> [DATA FOR THE TASK]:
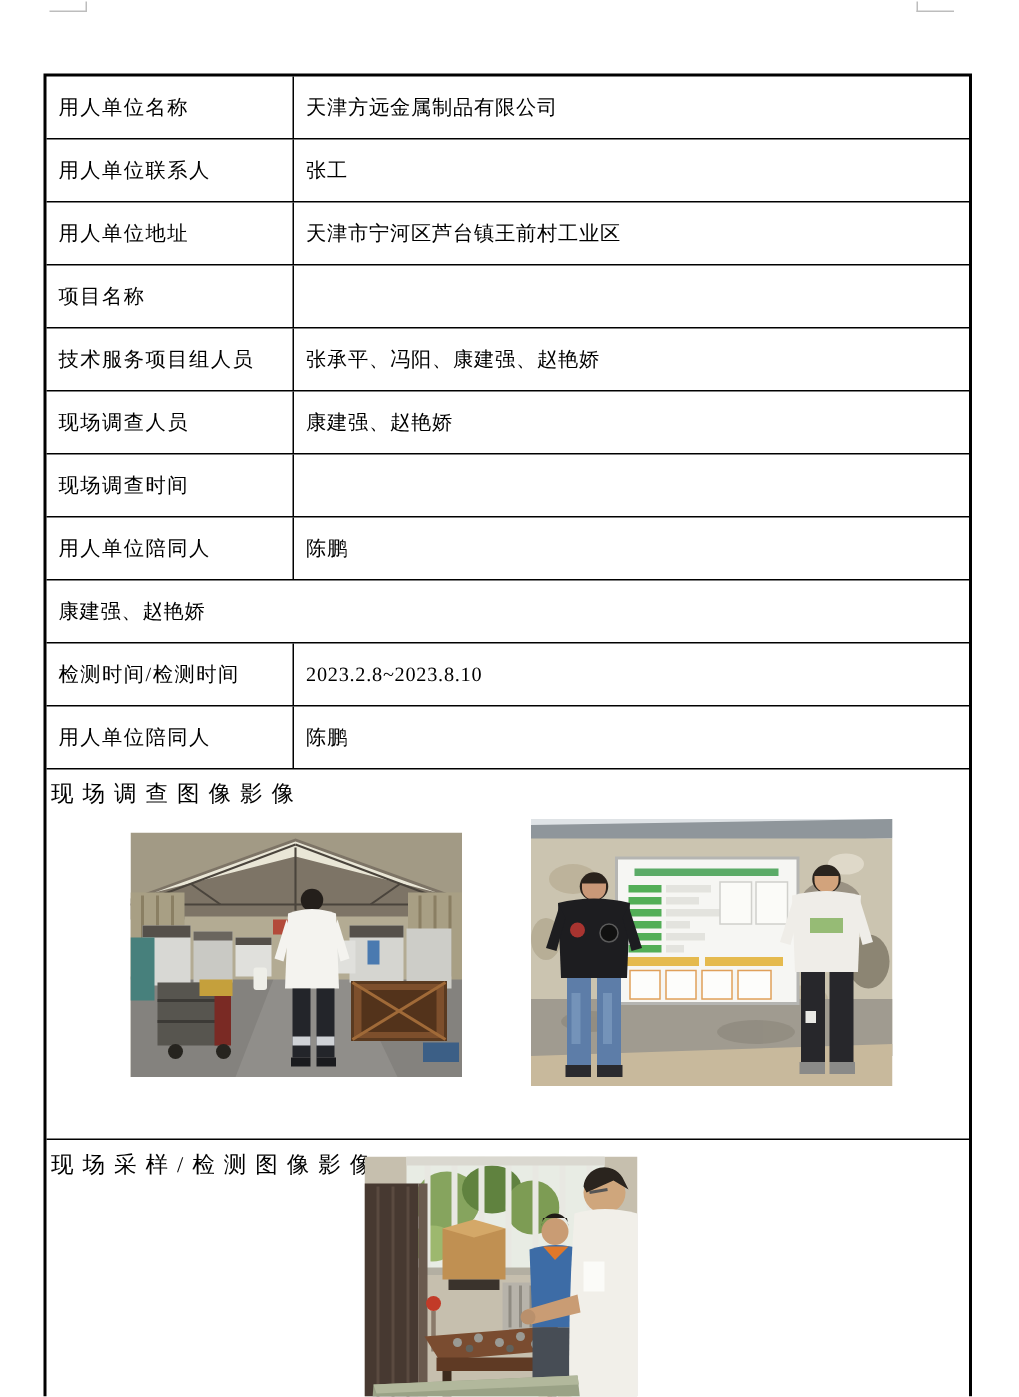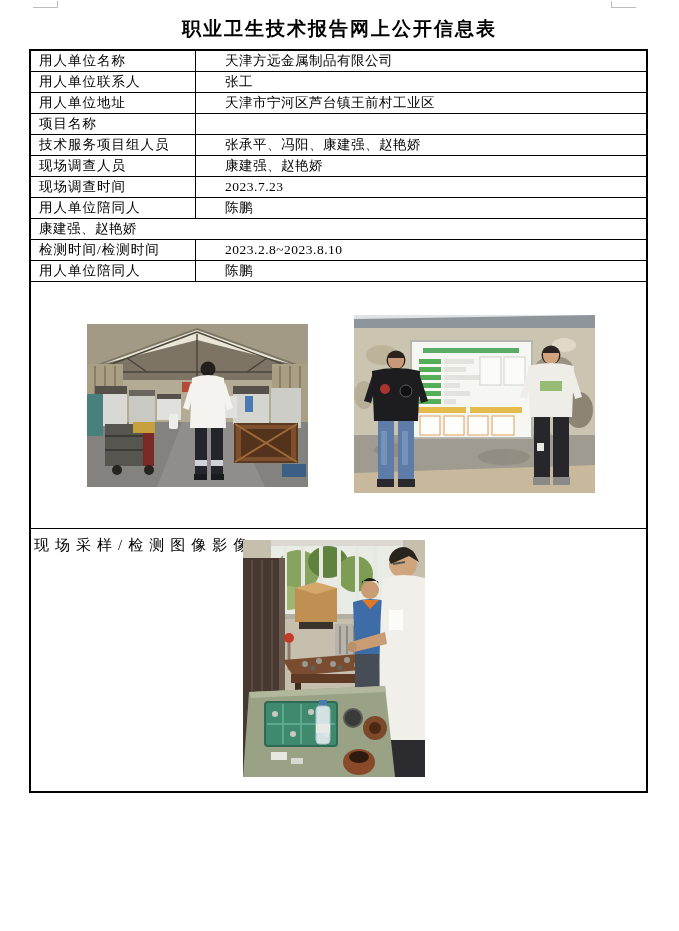--- a/index.html
+++ b/index.html
@@ -21,21 +21,21 @@
     position: absolute; top: 16px; left: 0; width: 100%;
     text-align: center;
     font-size: 19px; font-weight: bold; letter-spacing: 2px;
   }
 
   .info-table {
     position: absolute; left: 29px; top: 49px; width: 619px;
     border: 2px solid #000;
     background: #fff;
   }
-  .info-row { display: flex; height: 21px; border-bottom: 1px solid #000; gap: 21px; }
+  .info-row { display: flex; height: 42px; border-bottom: 1px solid #000; }
   .cell-label {
     width: 165px; border-right: 1px solid #000;
     display: flex; align-items: center;
     padding-left: 8px; font-size: 13.5px; letter-spacing: 1px;
     white-space: nowrap; overflow: hidden;
   }
   .cell-value {
     flex: 1; display: flex; align-items: center;
     padding-left: 8px; font-size: 13.5px; letter-spacing: 0.5px;
     white-space: nowrap; overflow: hidden; text-align: right;
@@ -49,21 +49,20 @@
   .photo { position: absolute; display: block; }
 </style>
 </head>
 <body>
 
 <div class="page">
 
   <div class="crop-mark left"></div>
   <div class="crop-mark right"></div>
 
-  <h1 class="doc-title">职业卫生技术报告网上公开信息表</h1>
 
   <div class="info-table">
 
     <div class="info-row">
       <div class="cell-label">用人单位名称</div>
       <div class="cell-value">天津方远金属制品有限公司</div>
     </div>
     <div class="info-row">
       <div class="cell-label">用人单位联系人</div>
       <div class="cell-value">张工</div>
@@ -78,39 +77,39 @@
     <div class="info-row">
       <div class="cell-label">技术服务项目组人员</div>
       <div class="cell-value">张承平、冯阳、康建强、赵艳娇</div>
     </div>
     <div class="info-row">
       <div class="cell-label">现场调查人员</div>
       <div class="cell-value">康建强、赵艳娇</div>
     </div>
     <div class="info-row">
       <div class="cell-label">现场调查时间</div>
-      <div class="cell-value">2023.7.23</div>
     </div>
     <div class="info-row">
       <div class="cell-label">用人单位陪同人</div>
       <div class="cell-value">陈鹏</div>
     </div>
     <div class="info-row">
       <div class="cell-value">康建强、赵艳娇</div>
     </div>
     <div class="info-row">
       <div class="cell-label">检测时间/检测时间</div>
       <div class="cell-value">2023.2.8~2023.8.10</div>
     </div>
     <div class="info-row">
       <div class="cell-label">用人单位陪同人</div>
       <div class="cell-value">陈鹏</div>
     </div>
 
     <div class="photo-section" style="height:247px;">
+      <div class="section-label">现场调查图像影像</div>
 
       <svg class="photo" style="left:56px; top:42px;" width="221" height="163" viewBox="0 0 221 163">
         <rect x="0" y="0" width="221" height="163" fill="#a29a85"></rect>
         <rect x="0" y="96" width="221" height="67" fill="#84827e"></rect>
         <polygon points="70,163 96,96 146,96 178,163" fill="#908e8a"></polygon>
         <polygon points="0,44 110,4 221,44 221,58 0,58" fill="#7d7466"></polygon>
         <polygon points="16,40 110,6 204,40 110,16" fill="#e9e6d6"></polygon>
         <g stroke="#4a443c" stroke-width="1.4">
           <line x1="110" y1="8" x2="14" y2="44"></line>
             <line x1="110" y1="8" x2="206" y2="44"></line>

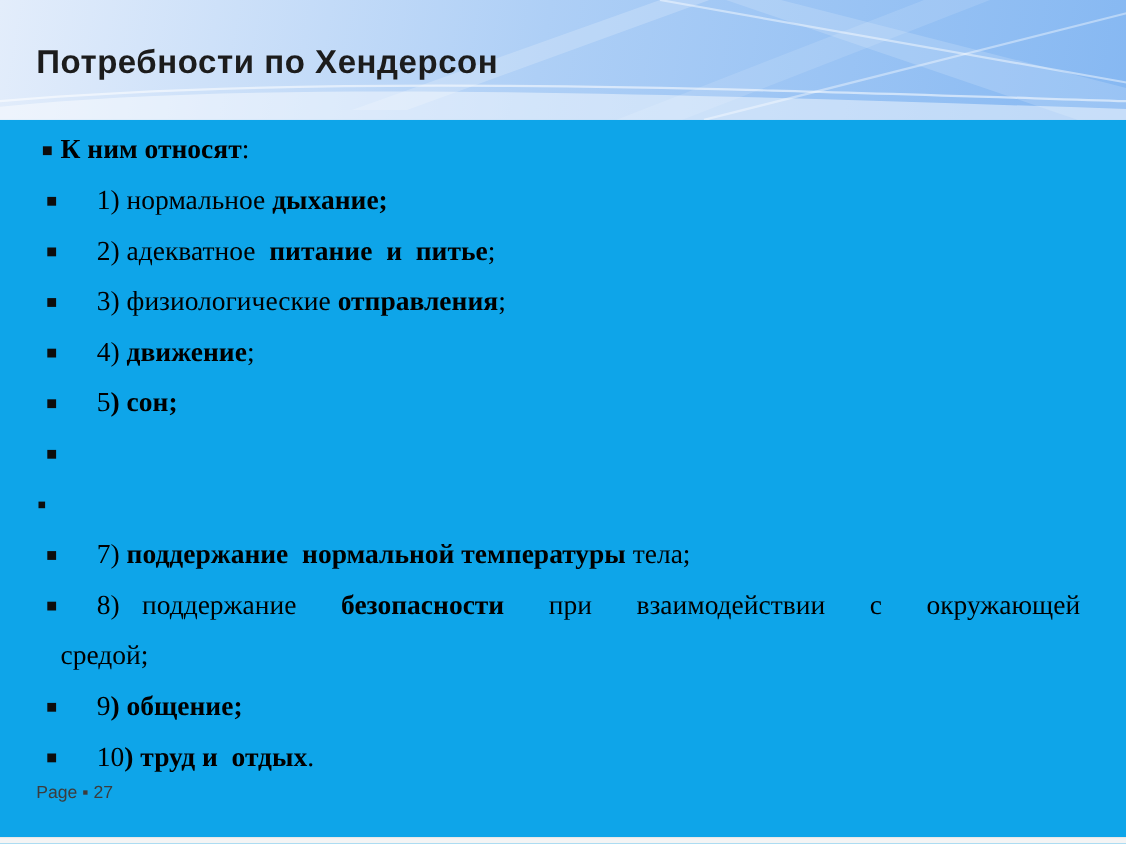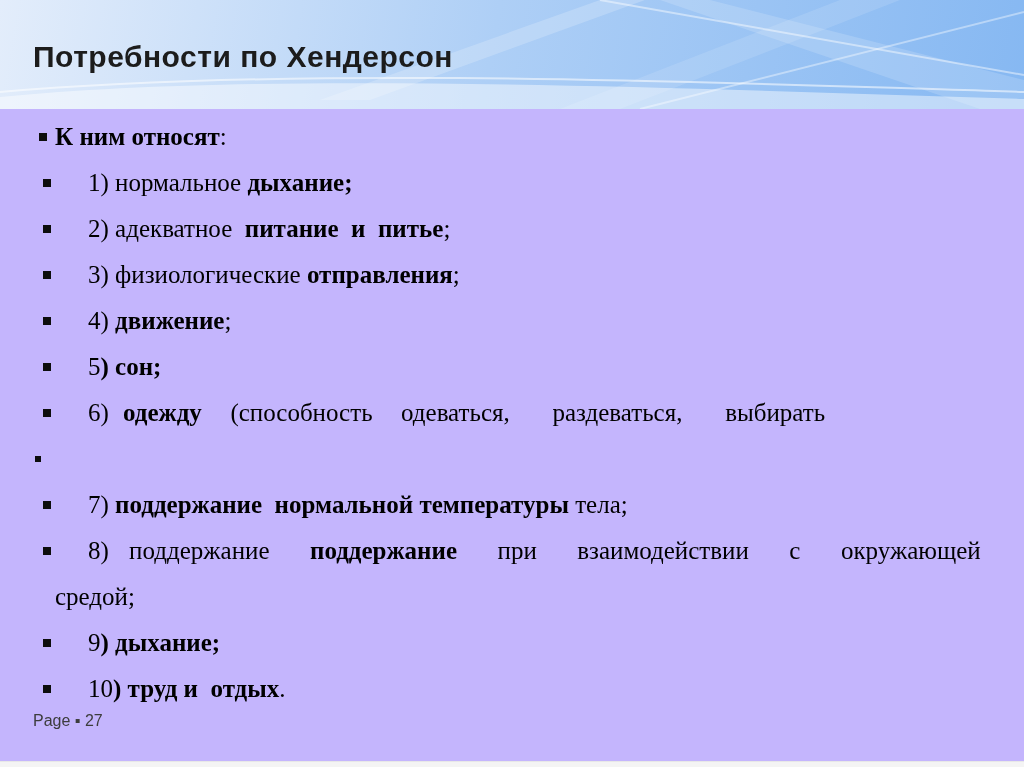--- a/index.html
+++ b/index.html
@@ -5,21 +5,21 @@
   html,body{margin:0;padding:0;}
   body{
     width:1024px;height:767px;
     font-family:"Liberation Serif", serif;
     background:#ffffff;
     position:relative;
     overflow:hidden;
   }
   .slide{
     position:absolute;inset:0;
-    background:#c4b5fd;
+    background:#0ea5e9;
     padding-left:24px;
   }
   
   .header{
     position:absolute;left:0;top:0;width:1024px;height:109px;
     background:linear-gradient(100deg,
       var(--header-left,#e3edfb) 0%,
       var(--header-mid,#aecff6) 48%,
       var(--header-right,#86b8f2) 100%);
     overflow:hidden;
@@ -90,26 +90,26 @@
     <div class="slide-title">Потребности по Хендерсон</div>
   </div>
 
   <div class="content">
       <div class="row intro"><span class="bullet"></span><span class="txt"><b>К ним относят</b><span>:</span></span></div>
       <div class="row num"><span class="bullet"></span><span class="txt"><span>1) нормальное </span><b>дыхание;</b></span></div>
       <div class="row num"><span class="bullet"></span><span class="txt"><span>2) адекватное  </span><b>питание  и  питье</b><span>;</span></span></div>
       <div class="row num"><span class="bullet"></span><span class="txt"><span>3) физиологические </span><b>отправления</b><span>;</span></span></div>
       <div class="row num"><span class="bullet"></span><span class="txt"><span>4) </span><b>движение</b><span>;</span></span></div>
       <div class="row num"><span class="bullet"></span><span class="txt"><span>5</span><b>) сон;</b></span></div>
-      <div class="row num spread1"><span class="bullet"></span><span class="txt"><span>6) </span><b>одежду</b><span>  (способность  одеваться,   раздеваться,   выбирать</span></span></div>
+      <div class="row num spread1"><span class="bullet"></span></div>
       <div class="row cont"><span class="bullet small"></span></div>
       <div class="row num"><span class="bullet"></span><span class="txt"><span>7) </span><b>поддержание  нормальной температуры</b><span> тела;</span></span></div>
-      <div class="row num spread2"><span class="bullet"></span><span class="txt"><span>8) поддержание  </span><b>поддержание</b><span>  при  взаимодействии  с  окружающей</span></span></div>
+      <div class="row num spread2"><span class="bullet"></span><span class="txt"><span>8) поддержание  </span><b>безопасности</b><span>  при  взаимодействии  с  окружающей</span></span></div>
       <div class="row plain"><span class="txt"><span>средой;</span></span></div>
-      <div class="row num"><span class="bullet"></span><span class="txt"><span>9</span><b>) дыхание;</b></span></div>
+      <div class="row num"><span class="bullet"></span><span class="txt"><span>9</span><b>) общение;</b></span></div>
       <div class="row num"><span class="bullet"></span><span class="txt"><span>10</span><b>) труд и  отдых</b><span>.</span></span></div>
     </div>
 
   <div class="footer">Page ▪ 27</div>
 
   <div class="bottom-strip"></div>
 
 </div>
 
 </body></html>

> [TASK DESCRIPTION]: Please copy out the whole listing exactly, minus its pictures.

> [YOUR RESPONSE]:
--- a/index.html
+++ b/index.html
@@ -21,21 +21,21 @@
     position: absolute; top: 16px; left: 0; width: 100%;
     text-align: center;
     font-size: 19px; font-weight: bold; letter-spacing: 2px;
   }
 
   .info-table {
     position: absolute; left: 29px; top: 49px; width: 619px;
     border: 2px solid #000;
     background: #fff;
   }
-  .info-row { display: flex; height: 21px; border-bottom: 1px solid #000; gap: 21px; }
+  .info-row { display: flex; height: 42px; border-bottom: 1px solid #000; }
   .cell-label {
     width: 165px; border-right: 1px solid #000;
     display: flex; align-items: center;
     padding-left: 8px; font-size: 13.5px; letter-spacing: 1px;
     white-space: nowrap; overflow: hidden;
   }
   .cell-value {
     flex: 1; display: flex; align-items: center;
     padding-left: 8px; font-size: 13.5px; letter-spacing: 0.5px;
     white-space: nowrap; overflow: hidden; text-align: right;
@@ -49,21 +49,20 @@
   .photo { position: absolute; display: block; }
 </style>
 </head>
 <body>
 
 <div class="page">
 
   <div class="crop-mark left"></div>
   <div class="crop-mark right"></div>
 
-  <h1 class="doc-title">职业卫生技术报告网上公开信息表</h1>
 
   <div class="info-table">
 
     <div class="info-row">
       <div class="cell-label">用人单位名称</div>
       <div class="cell-value">天津方远金属制品有限公司</div>
     </div>
     <div class="info-row">
       <div class="cell-label">用人单位联系人</div>
       <div class="cell-value">张工</div>
@@ -78,39 +77,39 @@
     <div class="info-row">
       <div class="cell-label">技术服务项目组人员</div>
       <div class="cell-value">张承平、冯阳、康建强、赵艳娇</div>
     </div>
     <div class="info-row">
       <div class="cell-label">现场调查人员</div>
       <div class="cell-value">康建强、赵艳娇</div>
     </div>
     <div class="info-row">
       <div class="cell-label">现场调查时间</div>
-      <div class="cell-value">2023.7.23</div>
     </div>
     <div class="info-row">
       <div class="cell-label">用人单位陪同人</div>
       <div class="cell-value">陈鹏</div>
     </div>
     <div class="info-row">
       <div class="cell-value">康建强、赵艳娇</div>
     </div>
     <div class="info-row">
       <div class="cell-label">检测时间/检测时间</div>
       <div class="cell-value">2023.2.8~2023.8.10</div>
     </div>
     <div class="info-row">
       <div class="cell-label">用人单位陪同人</div>
       <div class="cell-value">陈鹏</div>
     </div>
 
     <div class="photo-section" style="height:247px;">
+      <div class="section-label">现场调查图像影像</div>
 
       <svg class="photo" style="left:56px; top:42px;" width="221" height="163" viewBox="0 0 221 163">
         <rect x="0" y="0" width="221" height="163" fill="#a29a85"></rect>
         <rect x="0" y="96" width="221" height="67" fill="#84827e"></rect>
         <polygon points="70,163 96,96 146,96 178,163" fill="#908e8a"></polygon>
         <polygon points="0,44 110,4 221,44 221,58 0,58" fill="#7d7466"></polygon>
         <polygon points="16,40 110,6 204,40 110,16" fill="#e9e6d6"></polygon>
         <g stroke="#4a443c" stroke-width="1.4">
           <line x1="110" y1="8" x2="14" y2="44"></line>
             <line x1="110" y1="8" x2="206" y2="44"></line>

--- a/index.html
+++ b/index.html
@@ -5,21 +5,21 @@
   html,body{margin:0;padding:0;}
   body{
     width:1024px;height:767px;
     font-family:"Liberation Serif", serif;
     background:#ffffff;
     position:relative;
     overflow:hidden;
   }
   .slide{
     position:absolute;inset:0;
-    background:#c4b5fd;
+    background:#0ea5e9;
     padding-left:24px;
   }
   
   .header{
     position:absolute;left:0;top:0;width:1024px;height:109px;
     background:linear-gradient(100deg,
       var(--header-left,#e3edfb) 0%,
       var(--header-mid,#aecff6) 48%,
       var(--header-right,#86b8f2) 100%);
     overflow:hidden;
@@ -90,26 +90,26 @@
     <div class="slide-title">Потребности по Хендерсон</div>
   </div>
 
   <div class="content">
       <div class="row intro"><span class="bullet"></span><span class="txt"><b>К ним относят</b><span>:</span></span></div>
       <div class="row num"><span class="bullet"></span><span class="txt"><span>1) нормальное </span><b>дыхание;</b></span></div>
       <div class="row num"><span class="bullet"></span><span class="txt"><span>2) адекватное  </span><b>питание  и  питье</b><span>;</span></span></div>
       <div class="row num"><span class="bullet"></span><span class="txt"><span>3) физиологические </span><b>отправления</b><span>;</span></span></div>
       <div class="row num"><span class="bullet"></span><span class="txt"><span>4) </span><b>движение</b><span>;</span></span></div>
       <div class="row num"><span class="bullet"></span><span class="txt"><span>5</span><b>) сон;</b></span></div>
-      <div class="row num spread1"><span class="bullet"></span><span class="txt"><span>6) </span><b>одежду</b><span>  (способность  одеваться,   раздеваться,   выбирать</span></span></div>
+      <div class="row num spread1"><span class="bullet"></span></div>
       <div class="row cont"><span class="bullet small"></span></div>
       <div class="row num"><span class="bullet"></span><span class="txt"><span>7) </span><b>поддержание  нормальной температуры</b><span> тела;</span></span></div>
-      <div class="row num spread2"><span class="bullet"></span><span class="txt"><span>8) поддержание  </span><b>поддержание</b><span>  при  взаимодействии  с  окружающей</span></span></div>
+      <div class="row num spread2"><span class="bullet"></span><span class="txt"><span>8) поддержание  </span><b>безопасности</b><span>  при  взаимодействии  с  окружающей</span></span></div>
       <div class="row plain"><span class="txt"><span>средой;</span></span></div>
-      <div class="row num"><span class="bullet"></span><span class="txt"><span>9</span><b>) дыхание;</b></span></div>
+      <div class="row num"><span class="bullet"></span><span class="txt"><span>9</span><b>) общение;</b></span></div>
       <div class="row num"><span class="bullet"></span><span class="txt"><span>10</span><b>) труд и  отдых</b><span>.</span></span></div>
     </div>
 
   <div class="footer">Page ▪ 27</div>
 
   <div class="bottom-strip"></div>
 
 </div>
 
 </body></html>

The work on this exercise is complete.